April 29, 2011|By CALEB CALHOUN | caleb.calhoun@herald-mail.com
  • Members of the Funkstown Volunteer Fire Co. show South Hagerstown High School students how difficult it can be to pull people out of a car that has been involved in an accident. The demonstration took place at a Prom Promise event Friday at South High.
By Caleb Calhoun/Mobile Reporter

HAGERSTOWN — The day before South Hagerstown High School’s prom, students on Friday attended a Prom Promise event in the school parking lot.

Cpl. Lease of the Maryland State Police in Hagerstown warned the students that no one is immune from being an accident victim.

“Kids need to realize how serious the privilege of driving a car is,” said Lease, who would not provide his first name. “You literally have a missile in your hands at a certain speed when you drive a car that could take the life of anyone that’s innocent.”

The Prom Promise program, adopted by schools across the country, has students sign pledges not to drink or do drugs on prom night. South Hagerstown High put together a skit showing what it’s like for police officers and firefighters to deal with a serious wreck caused by a drunken driver.

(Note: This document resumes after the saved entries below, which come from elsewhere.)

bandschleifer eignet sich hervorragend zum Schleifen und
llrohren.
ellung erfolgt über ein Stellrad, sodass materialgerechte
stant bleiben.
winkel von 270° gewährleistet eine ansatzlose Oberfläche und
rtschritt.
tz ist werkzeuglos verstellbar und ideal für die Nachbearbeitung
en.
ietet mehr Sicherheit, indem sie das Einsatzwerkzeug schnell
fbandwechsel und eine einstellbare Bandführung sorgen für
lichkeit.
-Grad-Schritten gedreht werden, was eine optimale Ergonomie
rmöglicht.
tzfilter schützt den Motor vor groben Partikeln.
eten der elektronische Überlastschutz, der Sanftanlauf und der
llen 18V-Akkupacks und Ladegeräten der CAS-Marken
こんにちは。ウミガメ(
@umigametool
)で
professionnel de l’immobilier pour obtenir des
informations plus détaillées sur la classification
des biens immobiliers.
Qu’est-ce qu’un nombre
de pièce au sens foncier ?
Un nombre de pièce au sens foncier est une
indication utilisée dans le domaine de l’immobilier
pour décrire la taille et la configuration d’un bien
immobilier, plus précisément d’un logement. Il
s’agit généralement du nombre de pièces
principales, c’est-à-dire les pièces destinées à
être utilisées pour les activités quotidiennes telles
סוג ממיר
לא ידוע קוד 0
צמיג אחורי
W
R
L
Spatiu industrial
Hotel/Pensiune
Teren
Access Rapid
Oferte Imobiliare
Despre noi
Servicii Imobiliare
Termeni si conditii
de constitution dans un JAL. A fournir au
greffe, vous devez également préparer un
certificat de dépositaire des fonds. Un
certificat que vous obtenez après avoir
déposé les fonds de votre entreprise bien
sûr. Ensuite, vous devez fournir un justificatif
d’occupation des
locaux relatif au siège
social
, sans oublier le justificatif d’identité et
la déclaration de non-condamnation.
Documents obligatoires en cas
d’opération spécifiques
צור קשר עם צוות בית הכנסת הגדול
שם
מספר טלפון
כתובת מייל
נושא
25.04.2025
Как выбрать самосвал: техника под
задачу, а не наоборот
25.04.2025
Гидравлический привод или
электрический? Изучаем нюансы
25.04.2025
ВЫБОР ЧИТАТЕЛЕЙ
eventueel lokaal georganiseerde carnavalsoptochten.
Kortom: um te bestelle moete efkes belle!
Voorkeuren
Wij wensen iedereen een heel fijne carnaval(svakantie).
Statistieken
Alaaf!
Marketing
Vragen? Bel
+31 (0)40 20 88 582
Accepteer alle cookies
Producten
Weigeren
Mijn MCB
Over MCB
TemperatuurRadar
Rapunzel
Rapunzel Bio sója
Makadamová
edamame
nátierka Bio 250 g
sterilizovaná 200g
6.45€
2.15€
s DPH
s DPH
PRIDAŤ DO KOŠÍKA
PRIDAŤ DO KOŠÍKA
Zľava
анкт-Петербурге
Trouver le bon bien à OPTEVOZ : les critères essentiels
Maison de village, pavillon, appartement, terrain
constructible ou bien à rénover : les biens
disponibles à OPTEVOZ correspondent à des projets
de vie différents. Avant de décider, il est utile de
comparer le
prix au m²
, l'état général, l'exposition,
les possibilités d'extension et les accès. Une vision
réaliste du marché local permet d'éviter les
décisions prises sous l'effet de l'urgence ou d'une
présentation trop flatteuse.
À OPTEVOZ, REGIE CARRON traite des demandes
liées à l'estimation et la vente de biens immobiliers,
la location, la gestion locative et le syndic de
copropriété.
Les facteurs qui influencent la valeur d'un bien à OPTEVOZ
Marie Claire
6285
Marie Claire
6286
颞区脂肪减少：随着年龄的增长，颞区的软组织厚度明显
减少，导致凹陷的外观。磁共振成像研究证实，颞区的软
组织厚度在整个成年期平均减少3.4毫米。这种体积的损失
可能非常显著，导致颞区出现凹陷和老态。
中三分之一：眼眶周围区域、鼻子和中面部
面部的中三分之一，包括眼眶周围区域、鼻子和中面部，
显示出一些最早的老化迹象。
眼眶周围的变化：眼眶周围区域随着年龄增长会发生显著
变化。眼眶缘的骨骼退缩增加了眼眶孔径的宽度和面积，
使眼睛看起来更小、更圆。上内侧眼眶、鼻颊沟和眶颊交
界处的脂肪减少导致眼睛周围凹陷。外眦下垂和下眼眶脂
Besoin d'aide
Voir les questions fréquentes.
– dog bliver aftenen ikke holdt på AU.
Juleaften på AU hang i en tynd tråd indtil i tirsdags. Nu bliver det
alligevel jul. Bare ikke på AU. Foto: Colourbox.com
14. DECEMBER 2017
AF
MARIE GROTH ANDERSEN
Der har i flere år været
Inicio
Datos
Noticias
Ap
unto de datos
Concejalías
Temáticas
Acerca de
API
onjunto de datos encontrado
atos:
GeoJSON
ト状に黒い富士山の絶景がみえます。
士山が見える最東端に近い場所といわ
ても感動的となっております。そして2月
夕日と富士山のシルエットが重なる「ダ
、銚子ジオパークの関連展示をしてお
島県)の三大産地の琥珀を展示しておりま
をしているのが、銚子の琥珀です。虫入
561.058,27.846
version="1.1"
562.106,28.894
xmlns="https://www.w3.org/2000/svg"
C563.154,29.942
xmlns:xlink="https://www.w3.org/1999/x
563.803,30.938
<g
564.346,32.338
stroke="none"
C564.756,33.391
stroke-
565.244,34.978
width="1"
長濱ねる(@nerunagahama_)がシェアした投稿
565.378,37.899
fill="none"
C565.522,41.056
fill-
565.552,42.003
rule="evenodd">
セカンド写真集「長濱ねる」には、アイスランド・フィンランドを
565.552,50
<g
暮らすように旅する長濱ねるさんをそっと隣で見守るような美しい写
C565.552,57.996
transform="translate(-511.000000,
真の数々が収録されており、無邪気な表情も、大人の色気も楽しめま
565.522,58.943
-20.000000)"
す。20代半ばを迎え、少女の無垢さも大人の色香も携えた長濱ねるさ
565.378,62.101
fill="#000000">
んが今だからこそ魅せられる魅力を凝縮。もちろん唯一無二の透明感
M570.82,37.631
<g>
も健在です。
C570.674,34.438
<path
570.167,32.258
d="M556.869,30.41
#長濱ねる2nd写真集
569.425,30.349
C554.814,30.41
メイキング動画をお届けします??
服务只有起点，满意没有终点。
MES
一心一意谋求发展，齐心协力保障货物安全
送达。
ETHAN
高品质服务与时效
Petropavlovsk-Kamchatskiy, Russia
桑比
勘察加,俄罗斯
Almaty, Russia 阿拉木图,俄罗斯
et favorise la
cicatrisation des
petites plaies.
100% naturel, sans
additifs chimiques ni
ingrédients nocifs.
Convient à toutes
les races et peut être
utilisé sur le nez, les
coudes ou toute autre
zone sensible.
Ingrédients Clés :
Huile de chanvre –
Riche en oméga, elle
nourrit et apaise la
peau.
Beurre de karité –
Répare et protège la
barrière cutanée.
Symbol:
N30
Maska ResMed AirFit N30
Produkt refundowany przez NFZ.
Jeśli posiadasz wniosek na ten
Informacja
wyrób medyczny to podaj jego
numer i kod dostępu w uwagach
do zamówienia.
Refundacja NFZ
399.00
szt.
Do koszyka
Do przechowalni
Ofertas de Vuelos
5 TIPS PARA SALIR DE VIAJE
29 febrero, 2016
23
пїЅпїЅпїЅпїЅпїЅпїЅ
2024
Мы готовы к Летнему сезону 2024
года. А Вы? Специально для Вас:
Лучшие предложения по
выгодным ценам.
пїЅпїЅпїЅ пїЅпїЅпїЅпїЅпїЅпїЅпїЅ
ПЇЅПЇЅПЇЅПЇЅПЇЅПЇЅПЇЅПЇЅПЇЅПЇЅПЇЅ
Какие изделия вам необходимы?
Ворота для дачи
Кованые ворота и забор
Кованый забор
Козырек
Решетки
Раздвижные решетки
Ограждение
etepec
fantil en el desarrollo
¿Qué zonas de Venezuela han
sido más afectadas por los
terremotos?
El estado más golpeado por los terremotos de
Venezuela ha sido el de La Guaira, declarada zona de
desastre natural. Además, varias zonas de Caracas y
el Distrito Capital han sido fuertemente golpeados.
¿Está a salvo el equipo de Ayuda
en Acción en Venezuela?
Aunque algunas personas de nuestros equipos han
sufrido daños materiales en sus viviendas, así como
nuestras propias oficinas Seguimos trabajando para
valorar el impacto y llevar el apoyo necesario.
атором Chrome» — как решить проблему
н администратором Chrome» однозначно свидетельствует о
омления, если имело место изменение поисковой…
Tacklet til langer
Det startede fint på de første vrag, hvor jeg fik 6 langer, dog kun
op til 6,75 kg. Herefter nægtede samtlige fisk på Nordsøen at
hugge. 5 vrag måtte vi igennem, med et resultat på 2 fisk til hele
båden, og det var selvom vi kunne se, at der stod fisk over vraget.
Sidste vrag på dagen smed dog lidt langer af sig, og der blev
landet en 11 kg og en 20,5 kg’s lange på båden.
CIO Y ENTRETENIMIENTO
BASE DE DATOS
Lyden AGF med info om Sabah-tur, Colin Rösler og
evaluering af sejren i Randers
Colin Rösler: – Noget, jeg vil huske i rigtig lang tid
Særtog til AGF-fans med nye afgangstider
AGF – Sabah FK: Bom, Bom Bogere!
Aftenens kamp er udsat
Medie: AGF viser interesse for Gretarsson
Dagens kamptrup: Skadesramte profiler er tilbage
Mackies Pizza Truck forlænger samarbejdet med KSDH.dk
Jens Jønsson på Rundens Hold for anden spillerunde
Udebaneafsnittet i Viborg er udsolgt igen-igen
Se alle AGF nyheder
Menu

“Hopefully people will be affected by what they saw and it will help them make smart decisions when they are put in certain situations,” Lease said.

During the skit, four high school students were in one car, and two were in another one. One person pretended to be thrown from the vehicle and killed in a wreck. Two others were put in ambulances, and one was airlifted by a helicopter. The people involved also showed the students how hard it can be to pull people from a car that has crashed.

Kirstie Wooten, 17, a senior at South High, was in the skit. She said skits can have a huge impact on students.

“This will show that these things can really happen” she said. “It’s not a joke, and it’s not funny. It’s something that can seriously happen if you decide to drink and drive.”

The Maryland State Police in Hagerstown, a captain of the Funkstown Volunteer Fire Co., Community Rescue Service, and Engine 5 from the Hagerstown Fire Department participated in the event.

“We want to drive the message home that drinking and driving doesn’t pay,” said Jerry Keplinger, Funkstown Volunteer Fire Co. captain. “We try to raise awareness to that issue.”

Prom Promise doesn’t always include a skit. It can have a motivational speaker or a contest. The main goal is to get the students involved to sign the pledge.

The event was started by Nationwide Auto Insurance in 1990, according to its website. It teamed up with Mothers Against Drunk Driving (MADD) in 2005 to create another underage drinking prevention program called THINK.